Tal como a peste negra derrubou o feudalismo no séc XIV, a razia na força laboral no pós-guerra e gripe espanhola, derrubou barreiras à entrada da mulher em centenas de diferentes postos de trabalho, até então apenas reservados a homens. Face à disrupção, o sistema económico e social adaptou-se, reinventou-se, ganhou novas valências e deu um salto nos direitos humanos. A homeostáse e equilíbrio do sistema, corrigiu assimetrias artificiais criadas pelo homem.

Embora por vezes não pareça, estamos em 2020. A ciência já desmontou praticamente todas as teorias sociais disparatadas, todas as falácias anti-semitas, todos os argumentos separatistas raciais, todos os fantoches e homens de palha. Com ou sem redes sociais alimentadas por lógicas manipuladoras, só consome lixo quem quiser. A batalha da desinformação ganha-se com informação, a batalha da propaganda ganha-se com educação.

Testemunhamos agora o tumulto social alimentado por meses de confinamento, o rastilho de mais uma morte disparatada, a necessidade sistémica de corrigir centenas de anos de injustiças.

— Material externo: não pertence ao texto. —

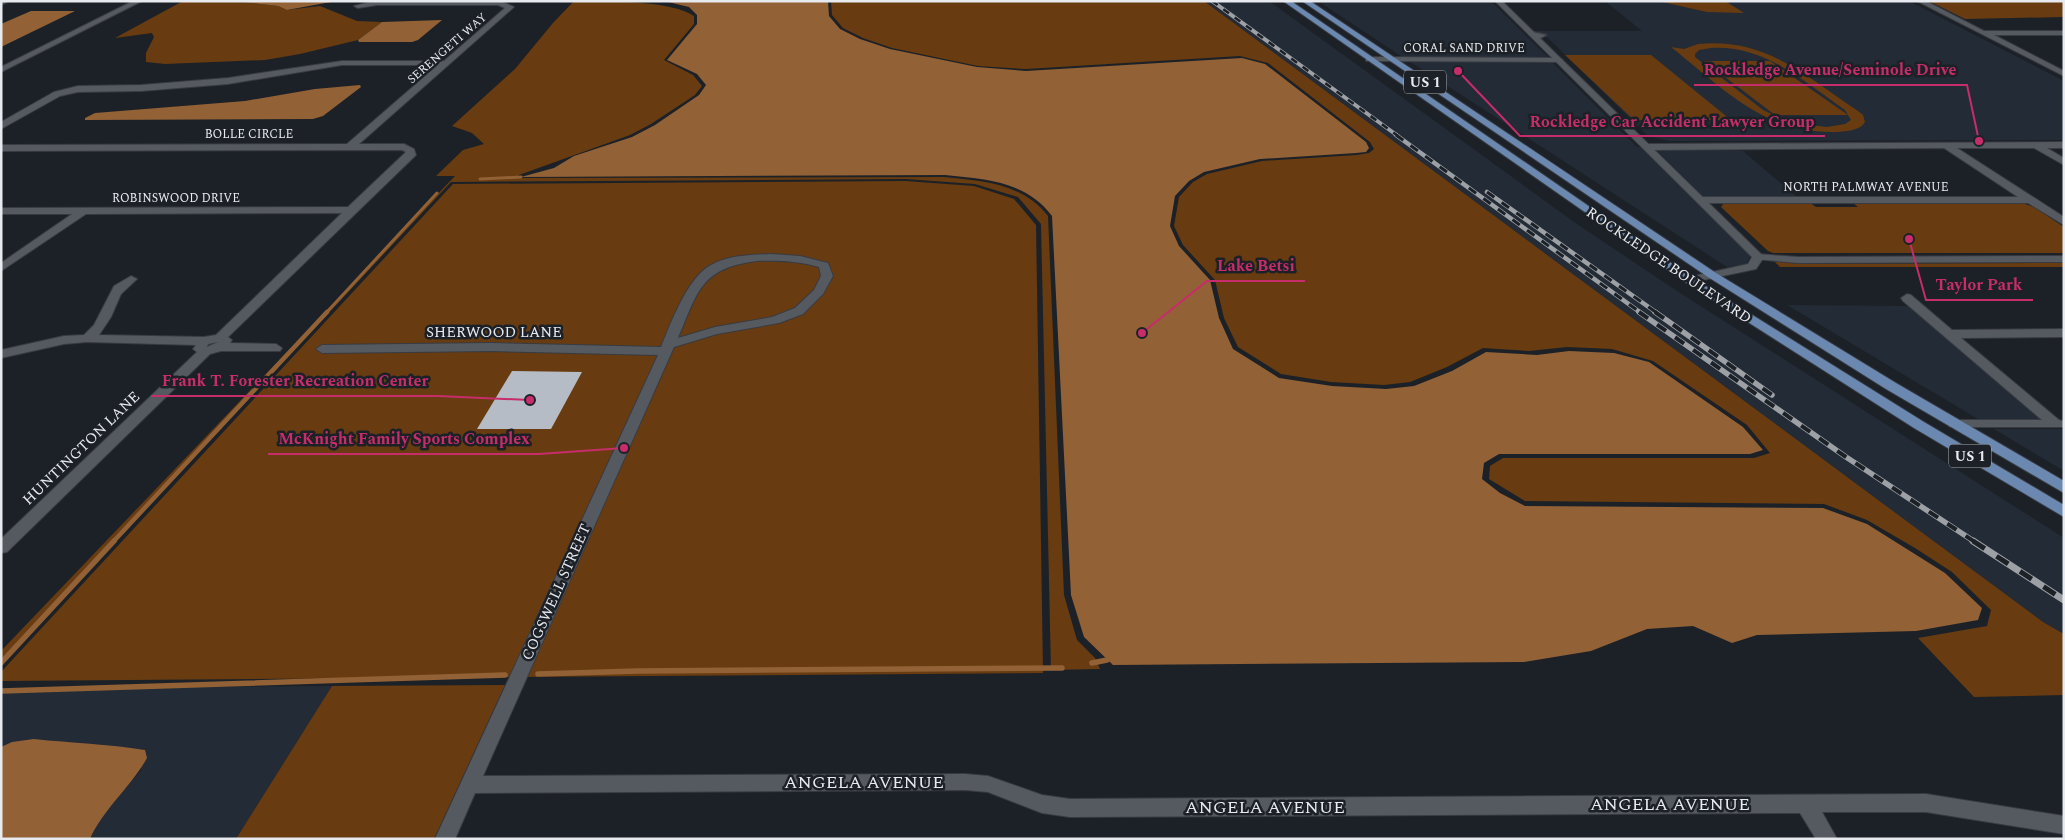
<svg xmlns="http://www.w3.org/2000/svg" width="2065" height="840" font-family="Spectral,serif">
<rect width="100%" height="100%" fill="#1c2127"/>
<!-- built -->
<g fill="#232b36">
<path d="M1204,1H1269L1577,224L1674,289L2064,538V634L2043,622Z"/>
<path d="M1318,1H1491L1549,58H1404Z"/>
<path d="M1605,1H1909L2064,81V140L1669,141L1648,136L1549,39L1537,31H1642Z"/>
<path d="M1409,61L1552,62L1637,147H1644L1751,255L1746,264L1727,267Z"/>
<path d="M1656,149L1743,151L1797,197H1704Z"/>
<path d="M1787,305L1910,306L2042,419H1978Z"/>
<path d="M1994,429H2064V471Z"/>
<path d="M332,686L236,839H90L102,816L141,770L145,750L96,744L1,747V688Z"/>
</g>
<!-- green -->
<g fill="#683c10" fill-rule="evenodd">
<path d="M183,1H233L278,6L287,10L320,6L357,21L382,22L358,40L300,54L265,60L165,64L146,62V53L154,37L152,33L115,38Z"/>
<path d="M574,1C606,1 670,0 694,16V24L664,60L693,75L702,86L695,95L651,124L630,135L519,175L517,178L944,177C983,181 1022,183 1048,216L1064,595L1077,640L1095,658L1100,669L1051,670L1041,224L1018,197L975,184L906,179L451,182L1,664V651L455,176H436L463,150L484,144L472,133L452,126L515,69L553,23Z"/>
<path d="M831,1H1204L2043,622L2064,634V695L1974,697L1918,638L1987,626L1991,610L1952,572L1915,548L1867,520L1824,504L1525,501L1489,479L1490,466L1503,458H1754L1770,453L1747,425L1653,361L1612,349L1567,347L1529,351L1483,348L1447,367L1410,382L1384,385L1331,382L1281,374L1238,347L1224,318L1215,280L1183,245L1174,226L1179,197L1193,182L1207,174L1262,161L1357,155L1369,153L1374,149L1370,142L1268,63L1240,56L1026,69L978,66L892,48L863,38L843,28L832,15Z"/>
<path d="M1658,1H1725L1744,13L1707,12Z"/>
<path d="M1929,1H2064V17L1965,19Z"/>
<path d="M1698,44C1765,37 1806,76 1858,111L1863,115L1865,122C1860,131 1846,131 1837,132C1764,134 1724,89 1671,47L1684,49ZM1711,48C1765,45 1803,81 1845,110L1851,120L1845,124L1827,127L1801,124L1780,118L1763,110L1695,57V54L1699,50Z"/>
<path d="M1565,55H1651L1731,120H1634Z"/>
<path d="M1704,61H1770L1848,115H1775Z"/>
<path d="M905,181L974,186L1014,199L1036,225L1043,673L1,681V672L453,184Z"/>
<path d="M2019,202L2034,207L2064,227V253H1773L1768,251L1721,207L1724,203H1810L1816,207H1858L1853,203Z"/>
<path d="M1774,261L1801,264L2064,263V267H1780Z"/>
<path d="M505,685L434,839H236L332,686Z"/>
</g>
<!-- water -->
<g fill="#926136">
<path d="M233,1H329L331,2L287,10L278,6Z"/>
<path d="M664,1H828L829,16L840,29L860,39L890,49L977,67L1026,71L1242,58L1265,64L1366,142L1369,148L1366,152L1356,153L1260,159L1204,172L1189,181L1175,196L1170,226L1179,246L1210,280L1219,318L1233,349L1279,378L1332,386L1386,389L1414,386L1452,371L1486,352L1537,355L1569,351L1614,353L1649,362L1743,427L1763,450L1750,454H1499L1484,463L1482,479L1500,493L1525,506L1823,508L1867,524L1945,573L1982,608L1978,620L1916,631L1757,635L1732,643L1693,626L1647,629L1591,651L1524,662L1113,665L1084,637L1071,595L1052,216C1026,181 985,179 945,175L521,177L554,168L574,156L632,137L655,125L699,95L706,85L697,74L667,60L697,24V15L689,7Z"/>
<path d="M31,11H75L1,47V24Z"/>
<path d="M442,20L418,40L412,42H359L358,40L382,22Z"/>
<path d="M360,85L361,87L323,116L313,119L85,120V118L95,113L245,101L315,89Z"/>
<path d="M34,739C72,743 108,744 145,750L147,758C131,787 104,808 90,839H1V747L12,742Z"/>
</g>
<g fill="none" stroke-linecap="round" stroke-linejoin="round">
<!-- stream-far2 -->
<g stroke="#926136" stroke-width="3">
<path d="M480,179L521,177"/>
<path d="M326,313L437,193"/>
</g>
<!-- stream-far1 -->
<path stroke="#926136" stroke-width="4.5" d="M113,542L327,312"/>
<!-- stream -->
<g stroke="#926136" stroke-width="5.5">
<path d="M1,663L114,541"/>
<path d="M1092,663L1107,660"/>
<path d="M538,674L638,671L1062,668"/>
<path d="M1,691L505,675"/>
</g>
</g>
<!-- building -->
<path fill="#b6bcc5" d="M512,371L582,372L551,429H477Z"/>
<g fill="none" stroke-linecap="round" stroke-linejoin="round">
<!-- pedestrian casing -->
<g stroke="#383b41" stroke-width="3">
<path id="pedestrian" d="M1532,32L1546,35L1537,40L1529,34Z"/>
</g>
<!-- minor casing -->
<g stroke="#383b41" stroke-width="2">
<g id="minor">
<path d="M1,1H9L1,5Z"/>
<path d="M133,1H142L1,72V67Z"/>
<path d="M374,1H501L514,7L359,144H404L414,149L416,155L228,337L232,340L230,343L276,344L282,348L280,351H221L210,354L7,552L1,553V539L197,352L193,349L196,345L87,342L64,344L1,358V350L64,336L84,335L94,325L114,286L131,276L137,279L121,294L111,317L99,335L204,337L216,335L342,213L86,214L1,271V263L72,214H1V208L348,207L406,152L402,150L1,151V145L347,144L438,65H342L228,84L141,91L78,92L60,96L1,129V122L54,92L78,86L141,85L228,78L342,61H444L505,8L498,5H377L358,8L354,6ZM218,342L207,347L208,344Z"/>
<path d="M1917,1H1926L1984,31H2064V35H1994L2064,71V76Z"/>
<path d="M1369,57L1559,58L1563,60L1559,62L1366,61V57Z"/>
<path d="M2064,142V148H2047L2064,158V165L2034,148H1957L2064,217V225L2028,203H1701L1696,200L1701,197H2018L1944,148L1648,150L1643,147L1648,144Z"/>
<path d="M771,254L800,256L828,263L833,276L823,294L803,314L779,323L717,334L674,347L483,776L965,774L988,776L1042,795L1070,799L1926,794L2064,816V834L1926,812H1822L1837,839H1816L1800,813L1070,817L1042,813L988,792L965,790L475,793L455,839H435L658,355L492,351L322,353L316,349L322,345L492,343L661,347C671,323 687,278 711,265C728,255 752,255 771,254ZM757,261C778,260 799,261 819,267L821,276L814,290L795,308L772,317L715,327L678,338C698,292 700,268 757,261Z"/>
<path d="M1758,254L1798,257L2064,256V262L1798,263L1754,259V255Z"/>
<path d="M1907,294L1911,295L1952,330L2064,329V337L1961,338L2059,420L2063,421V427H1950L1948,424L1955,420H2042L1903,301L1901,298Z"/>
</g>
</g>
<!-- tertiary casing -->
<g stroke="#383b41" stroke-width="2">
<path id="tertiary" d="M1495,1H1502L1762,255L1764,257L1756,269L1689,283L1685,282V278L1748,264L1752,257Z"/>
</g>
<!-- primary casing -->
<g stroke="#383b41" stroke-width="2">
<g id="primary">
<path d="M1283,1H1291L1693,278L1924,422L2064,505V517L1914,428L1685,282Z"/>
<path d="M1302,1H1310L1716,273L1896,383L2064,481V493L1886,389L1708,277Z"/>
</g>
</g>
<!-- pedestrian -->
<use href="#pedestrian" fill="#555a61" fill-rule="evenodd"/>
<!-- minor -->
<use href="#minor" fill="#555a61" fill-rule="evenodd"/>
<!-- tertiary -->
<use href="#tertiary" fill="#555a61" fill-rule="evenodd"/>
<!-- primary -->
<use href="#primary" fill="#6b88b1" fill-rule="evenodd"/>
<!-- rail-far3 casing -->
<g stroke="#9da1a6" stroke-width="4">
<path id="rail-far3" d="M1212,1L1398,136"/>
</g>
<!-- rail-far2 casing -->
<g stroke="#9da1a6" stroke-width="4.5">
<g id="rail-far2">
<path d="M1396,135L1641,313"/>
<path d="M1487,192L1657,313"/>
</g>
</g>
<!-- rail-far1 casing -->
<g stroke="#9da1a6" stroke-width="5.5">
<g id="rail-far1">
<path d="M1639,312L1846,457L1975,542"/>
<path d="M1655,312L1772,395"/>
</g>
</g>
<!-- rail casing -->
<g stroke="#9da1a6" stroke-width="7">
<path id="rail" d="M1973,541L2064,600"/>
</g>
<!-- rail-far3 -->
<use href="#rail-far3" stroke="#1c2127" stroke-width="2.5" stroke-dasharray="7" stroke-linecap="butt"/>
<!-- rail-far2 -->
<use href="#rail-far2" stroke="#1c2127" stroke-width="3" stroke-dasharray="9" stroke-linecap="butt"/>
<!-- rail-far1 -->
<use href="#rail-far1" stroke="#1c2127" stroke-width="4" stroke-dasharray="11" stroke-linecap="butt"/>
<!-- rail -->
<use href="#rail" stroke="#1c2127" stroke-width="5" stroke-dasharray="14" stroke-linecap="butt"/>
</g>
<g text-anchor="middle" stroke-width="5" stroke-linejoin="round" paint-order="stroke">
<!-- far-street labels -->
<g font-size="12" fill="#e7eaee" stroke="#1c2127">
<text transform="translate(447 48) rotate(-41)" y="4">SERENGETI WAY</text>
<text x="1464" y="52">CORAL SAND DRIVE</text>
<text x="249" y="138">BOLLE CIRCLE</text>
<text x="1866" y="191">NORTH PALMWAY AVENUE</text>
<text x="176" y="202">ROBINSWOOD DRIVE</text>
</g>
<!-- shield labels -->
<g fill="#1c2127" stroke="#aaaeb2" stroke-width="1">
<rect x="1404" y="70.5" width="42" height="23" rx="4"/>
<rect x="1949" y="444.5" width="42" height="23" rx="4"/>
</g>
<g font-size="14" font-weight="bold" fill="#e7eaee">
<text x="1425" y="87">US 1</text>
<text x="1970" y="461">US 1</text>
</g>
<!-- street labels -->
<g font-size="15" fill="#e7eaee" stroke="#1c2127">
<text transform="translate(1669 265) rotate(34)" y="5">ROCKLEDGE BOULEVARD</text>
<text x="494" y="337">SHERWOOD LANE</text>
<text transform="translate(81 448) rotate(-44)" y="5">HUNTINGTON LANE</text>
<text transform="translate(556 592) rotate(-66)" y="5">COGSWELL STREET</text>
</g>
<!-- near-street labels -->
<g font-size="18" fill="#e7eaee" stroke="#1c2127">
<text x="864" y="788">ANGELA AVENUE</text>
<text x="1670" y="810">ANGELA AVENUE</text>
<text x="1265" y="813">ANGELA AVENUE</text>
</g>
</g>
<!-- callouts -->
<path fill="none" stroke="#c62d6a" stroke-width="2" d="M1979 141L1967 85H1694M1458 71L1520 136H1825M1142 333L1207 281H1305M1909 239L1926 300H2033M530 400L438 396H151M624 448L539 454H268"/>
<g fill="#c62d6a" stroke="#1c2127" stroke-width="2">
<circle cx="1979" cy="141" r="5"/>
<circle cx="1458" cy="71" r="5"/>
<circle cx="1142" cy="333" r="5"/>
<circle cx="1909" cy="239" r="5"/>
<circle cx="530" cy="400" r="5"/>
<circle cx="624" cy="448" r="5"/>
</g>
<g font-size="16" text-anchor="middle" font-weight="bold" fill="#c62d6a" stroke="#1c2127" stroke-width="5" stroke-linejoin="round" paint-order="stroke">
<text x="1830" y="75">Rockledge Avenue/Seminole Drive</text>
<text x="1672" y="127">Rockledge Car Accident Lawyer Group</text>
<text x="1256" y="271">Lake Betsi</text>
<text x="1979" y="290">Taylor Park</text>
<text x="295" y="386">Frank T. Forester Recreation Center</text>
<text x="404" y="444">McKnight Family Sports Complex</text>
</g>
<!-- border -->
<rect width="2065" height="840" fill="none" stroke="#e7eaee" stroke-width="5"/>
</svg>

Que a COVID-19 fique na história como o salto quântico para acabar com o racismo. Que a resistência não-violenta de Ghandi nascida da última Influenza, seja a inspiração necessária para relembrar que as batalhas ao ódio e intolerância ganham-se na inteligente resiliência e estoicidade de valores.

Biologicamente, socialmente, com ou sem pandemia, fazemos todos parte do mesmo sistema. Somos células do mesmo organismo.
Que seja chegado o tempo, de uma vez por todas, percebermos que estamos todos ligados.
Para o melhor e para o pior, somos um.